02avr 2006
Beaux Arts : post scriptum 2
00:00 - Par Fabrice THOMAS - 2006
Dans L'Indép du 31 mars : Maître Amiel Donat, l'avocate conseil de Christian Bourquin, est montée au créneau. "Les déclarations de Jean-Paul Alduy sont scandaleuses et relèvent du mensonge.
D'une part, parce qu'une gestion sous forme d'EPCC ne peut, en terme de droit positif, être adaptée à une école des Beaux-Arts.

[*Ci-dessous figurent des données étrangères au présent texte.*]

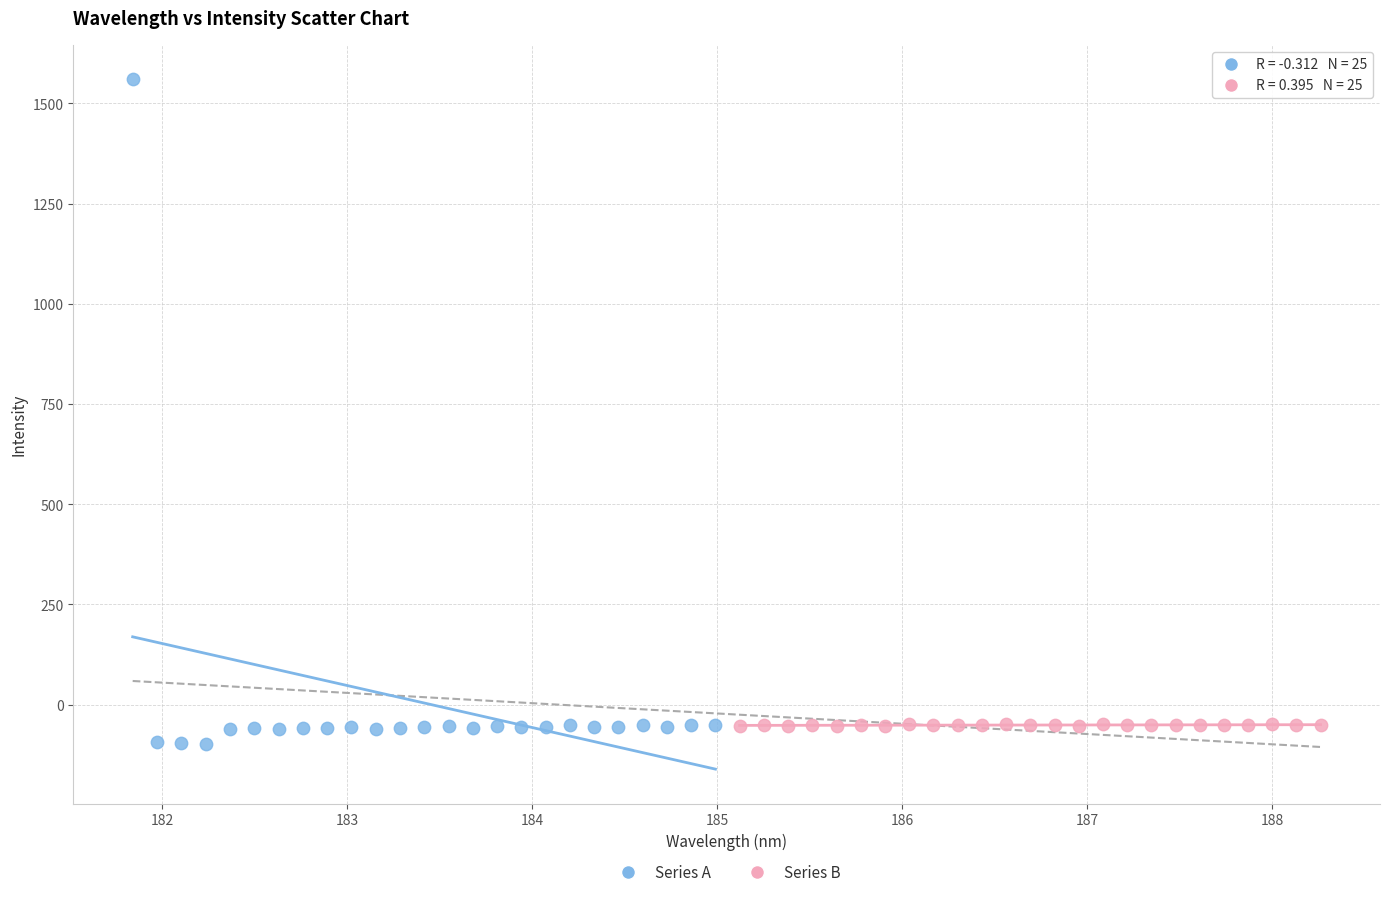

What are all the series names shown in the legend?

Series A, Series B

D'autre part, le conseil général a, chaque fois, donné 28 000 euros à la mairie, soit ce qui avait été demandé. Et ce ne sont que 17 000 euros qui ont servi à l'ESAP. Où sont passés les 11 000 euros restants ? Les comptes sont loin d'être clairs..."
Ces diatribes politiciennes montrent qu'après avoir voulu reprendre l'Ecole, le conseil général utilise tous les plus mauvais prétextes pour ne pas participer à la création d'un établissement public coopératif culturel, pourtant seule véritable solution pour gardée l'Ecole.
Quelle légitimité a madame Amiel Donat pour s'exprimer publiquement au nom du conseil général ? N'y a t'il pas un président, des vice-présidents ?
Madame Amiel Donat vient de faire son entrée dans l'espace médiatique en vue des municipales de 2008. Cette toute nouvelle adhérente du PS se positionne pour la mairie de Perpignan. C'est un secret de polichinelle.